Williams has personally overcome this perceived stigma, and says that spouses should seek help from a program such as Military OneSource, a free, 24-hour service provided by the Defense Department to service members and their families to help with everything from money management to relationships, stress, and grief.
"There should be no shame in asking for help. I have had my fair share of counseling sessions, anti-depressants and panic attacks before my husband has deployed or left from [rest and relaxation]. Whatever I can do, I am here, and no anonymity needed on my end. I'm OK putting my face to this if it helps someone else," Williams said.
But for Kat Honaker, the wife of a non-active Army reservist who lives far from a military post, the same resources aren't available to her, she says, and that Military OneSource can't help her.
"Whenever someone says Military OneSource, I say, 'Military what source?' It's not a bad program, it's not that it doesn't help anybody. It doesn't help with PTSD or TBI, because it doesn't help with medical conditions." In addition, she said, it would point her to resources that were just too far away geographically.
Like Seligman, Honaker has taken to keeping a blog, which, she says, the VA has asked her to stop doing.
"Writing is feasible for us,"she said. "It's free, it's cheap, you don't have to find a babysitter for the kids."
Honaker said her blog has gotten 5.9 million hits so far.
"I can write it out, publish, post and let it go, and I don't dwell on it anymore," she said.
She believes she has been able to receive the disability benefits she has because her blog has landed on the desk of so many people.
But as she fights for her husband's awards, citations and benefits, she acknowledges that she might never get her old husband back.
"He called me from Iraq and said, 'I don't want to come home. I want to die here.' I knew something was seriously wrong. He started sounding hollow," she said.
When she picked up her husband post-deployment, she said, he looked like her husband, but was a different person.
"His hair was solid white, he was 31 years old at the time," she said. It's a complete 360 of what my husband used to be. He yells and screams, he lies. He's just the complete opposite."
Honaker says she and her three children have to learn how to love somebody different than who they knew.
She knows her husband has gone through a lot in Iraq. He was stationed in Ramadi from 2006 to 2007 as part of a unit of combat engineers, building bridges for Marines. She would find out that he saved a friend who was shot in the face with an armor-piercing bullet. But he also lost a 19-year-old boy, he said. He would tell her, 'Mine was the last face he ever saw again.'"
She says he had to wash the boy's blood from a truck, and has nightmares about washing blood from his hands.
"He tells me bits and pieces. I gather much of it from his nightmares," she said.
Their home now has child-proof locks on the door, and a service animal that will wake him up and wake her up. She said her youngest son is afraid of his father, and has nightmares. Her middle son says he doesn't fit in with the other kids whose worst complaints are being grounded by their parents.

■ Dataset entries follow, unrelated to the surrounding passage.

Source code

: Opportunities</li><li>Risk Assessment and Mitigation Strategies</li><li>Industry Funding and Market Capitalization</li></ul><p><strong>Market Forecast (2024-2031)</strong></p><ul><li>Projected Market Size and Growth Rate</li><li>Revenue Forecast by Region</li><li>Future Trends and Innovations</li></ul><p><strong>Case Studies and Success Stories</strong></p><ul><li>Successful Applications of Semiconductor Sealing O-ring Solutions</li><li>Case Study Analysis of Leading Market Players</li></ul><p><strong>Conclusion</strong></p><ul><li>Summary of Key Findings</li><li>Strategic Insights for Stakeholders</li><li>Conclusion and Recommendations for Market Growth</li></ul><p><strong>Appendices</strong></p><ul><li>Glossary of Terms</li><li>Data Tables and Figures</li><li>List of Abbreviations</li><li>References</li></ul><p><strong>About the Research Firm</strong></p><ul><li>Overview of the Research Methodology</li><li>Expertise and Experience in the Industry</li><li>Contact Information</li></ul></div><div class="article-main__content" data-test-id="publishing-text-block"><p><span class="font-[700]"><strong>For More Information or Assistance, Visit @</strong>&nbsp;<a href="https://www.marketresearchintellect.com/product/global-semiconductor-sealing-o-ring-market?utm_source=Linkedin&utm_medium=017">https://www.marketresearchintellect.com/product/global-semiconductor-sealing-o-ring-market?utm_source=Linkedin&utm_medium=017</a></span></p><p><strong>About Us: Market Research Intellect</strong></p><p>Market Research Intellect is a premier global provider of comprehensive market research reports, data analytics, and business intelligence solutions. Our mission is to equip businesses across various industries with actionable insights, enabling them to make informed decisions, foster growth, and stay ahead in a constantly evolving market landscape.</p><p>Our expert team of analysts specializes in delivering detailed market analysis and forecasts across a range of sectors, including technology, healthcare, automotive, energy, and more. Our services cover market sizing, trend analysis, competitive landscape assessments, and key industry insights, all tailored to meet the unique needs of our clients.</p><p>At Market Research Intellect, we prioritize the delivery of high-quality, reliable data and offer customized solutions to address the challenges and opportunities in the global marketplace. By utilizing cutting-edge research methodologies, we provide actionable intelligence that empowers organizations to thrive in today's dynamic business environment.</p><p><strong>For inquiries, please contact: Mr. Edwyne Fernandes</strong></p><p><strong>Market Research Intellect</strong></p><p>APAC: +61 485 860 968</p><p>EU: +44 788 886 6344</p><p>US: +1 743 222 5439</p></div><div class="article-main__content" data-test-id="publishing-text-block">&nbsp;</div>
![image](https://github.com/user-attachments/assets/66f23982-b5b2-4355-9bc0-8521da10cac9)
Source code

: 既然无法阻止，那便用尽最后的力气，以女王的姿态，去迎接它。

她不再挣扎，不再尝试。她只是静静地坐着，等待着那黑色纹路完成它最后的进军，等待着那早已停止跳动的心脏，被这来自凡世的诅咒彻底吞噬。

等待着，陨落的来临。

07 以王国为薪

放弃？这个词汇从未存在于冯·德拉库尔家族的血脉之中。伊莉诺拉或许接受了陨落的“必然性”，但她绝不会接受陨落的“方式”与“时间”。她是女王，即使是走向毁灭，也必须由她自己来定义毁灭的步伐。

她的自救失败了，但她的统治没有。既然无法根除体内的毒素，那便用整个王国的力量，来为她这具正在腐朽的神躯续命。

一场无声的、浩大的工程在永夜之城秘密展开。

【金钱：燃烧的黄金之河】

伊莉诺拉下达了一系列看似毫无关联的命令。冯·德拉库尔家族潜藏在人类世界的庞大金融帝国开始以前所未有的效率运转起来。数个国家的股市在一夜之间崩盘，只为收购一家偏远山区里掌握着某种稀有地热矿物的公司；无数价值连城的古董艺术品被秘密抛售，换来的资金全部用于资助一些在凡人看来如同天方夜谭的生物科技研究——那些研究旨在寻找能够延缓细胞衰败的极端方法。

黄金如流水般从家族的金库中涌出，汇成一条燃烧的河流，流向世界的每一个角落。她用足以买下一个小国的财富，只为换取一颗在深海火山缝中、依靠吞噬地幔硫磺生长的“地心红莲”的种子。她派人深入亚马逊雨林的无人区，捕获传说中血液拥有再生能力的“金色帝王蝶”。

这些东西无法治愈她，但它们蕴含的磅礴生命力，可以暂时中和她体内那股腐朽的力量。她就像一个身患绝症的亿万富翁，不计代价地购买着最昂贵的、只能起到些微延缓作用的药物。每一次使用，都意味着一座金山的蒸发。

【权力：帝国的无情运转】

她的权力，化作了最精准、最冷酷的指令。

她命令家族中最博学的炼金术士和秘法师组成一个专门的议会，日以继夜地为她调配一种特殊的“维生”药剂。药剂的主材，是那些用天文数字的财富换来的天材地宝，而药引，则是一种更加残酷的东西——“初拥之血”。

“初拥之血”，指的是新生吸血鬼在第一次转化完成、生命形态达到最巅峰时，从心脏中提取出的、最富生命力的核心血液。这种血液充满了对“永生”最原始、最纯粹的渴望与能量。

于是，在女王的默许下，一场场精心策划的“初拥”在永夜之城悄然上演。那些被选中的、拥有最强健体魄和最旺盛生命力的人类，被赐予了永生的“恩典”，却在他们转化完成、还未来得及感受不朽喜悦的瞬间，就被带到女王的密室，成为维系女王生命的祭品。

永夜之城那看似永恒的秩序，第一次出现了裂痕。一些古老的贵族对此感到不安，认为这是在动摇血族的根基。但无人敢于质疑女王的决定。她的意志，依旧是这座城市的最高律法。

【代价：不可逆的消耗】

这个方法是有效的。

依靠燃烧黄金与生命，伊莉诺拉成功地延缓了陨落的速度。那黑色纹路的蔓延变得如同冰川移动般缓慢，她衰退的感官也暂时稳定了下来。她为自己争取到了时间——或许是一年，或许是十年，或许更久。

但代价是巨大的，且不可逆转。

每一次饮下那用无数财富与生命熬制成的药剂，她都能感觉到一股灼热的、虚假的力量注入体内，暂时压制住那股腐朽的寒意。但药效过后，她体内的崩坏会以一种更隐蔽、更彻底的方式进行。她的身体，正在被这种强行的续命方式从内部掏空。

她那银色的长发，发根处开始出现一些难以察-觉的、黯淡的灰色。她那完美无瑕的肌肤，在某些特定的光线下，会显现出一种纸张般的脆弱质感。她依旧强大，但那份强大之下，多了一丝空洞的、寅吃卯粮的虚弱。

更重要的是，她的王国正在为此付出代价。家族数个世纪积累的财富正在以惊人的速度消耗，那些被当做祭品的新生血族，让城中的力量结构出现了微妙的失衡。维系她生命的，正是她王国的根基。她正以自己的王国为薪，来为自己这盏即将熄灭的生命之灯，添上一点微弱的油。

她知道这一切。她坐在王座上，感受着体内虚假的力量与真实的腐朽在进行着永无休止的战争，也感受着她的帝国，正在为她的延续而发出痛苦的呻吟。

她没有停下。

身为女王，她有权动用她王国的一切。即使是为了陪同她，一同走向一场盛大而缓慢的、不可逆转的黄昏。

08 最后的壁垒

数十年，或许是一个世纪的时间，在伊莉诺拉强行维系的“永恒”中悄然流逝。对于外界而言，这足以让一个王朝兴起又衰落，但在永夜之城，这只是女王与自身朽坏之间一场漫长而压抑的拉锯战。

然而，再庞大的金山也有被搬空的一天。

"Every three to four weeks, I see my old husband," she said. "You're so excited. It's like a rose. You're in awe of the beauty, but then you see it shrivel up and die. I keep thinking if I work hard enough, it'll be once every week. And then once every day. I can't let my husband become another stat on a VA suicide sheet."
Honaker is hoping that if he receives his awards and combat medic badge, it would give her husband some closure, but that is hard since his records have been lost.
"He went over there and he gave them his all, and he didn't get anything back. I don't know if getting all his stuff would help him find closure but I hope it would," she said. "He doesn't want anything more than he didn't earn.
"What about the ones that don't have spouses to stand up for them? We are their only advocates. Then we wonder why there are 18 suicides a day."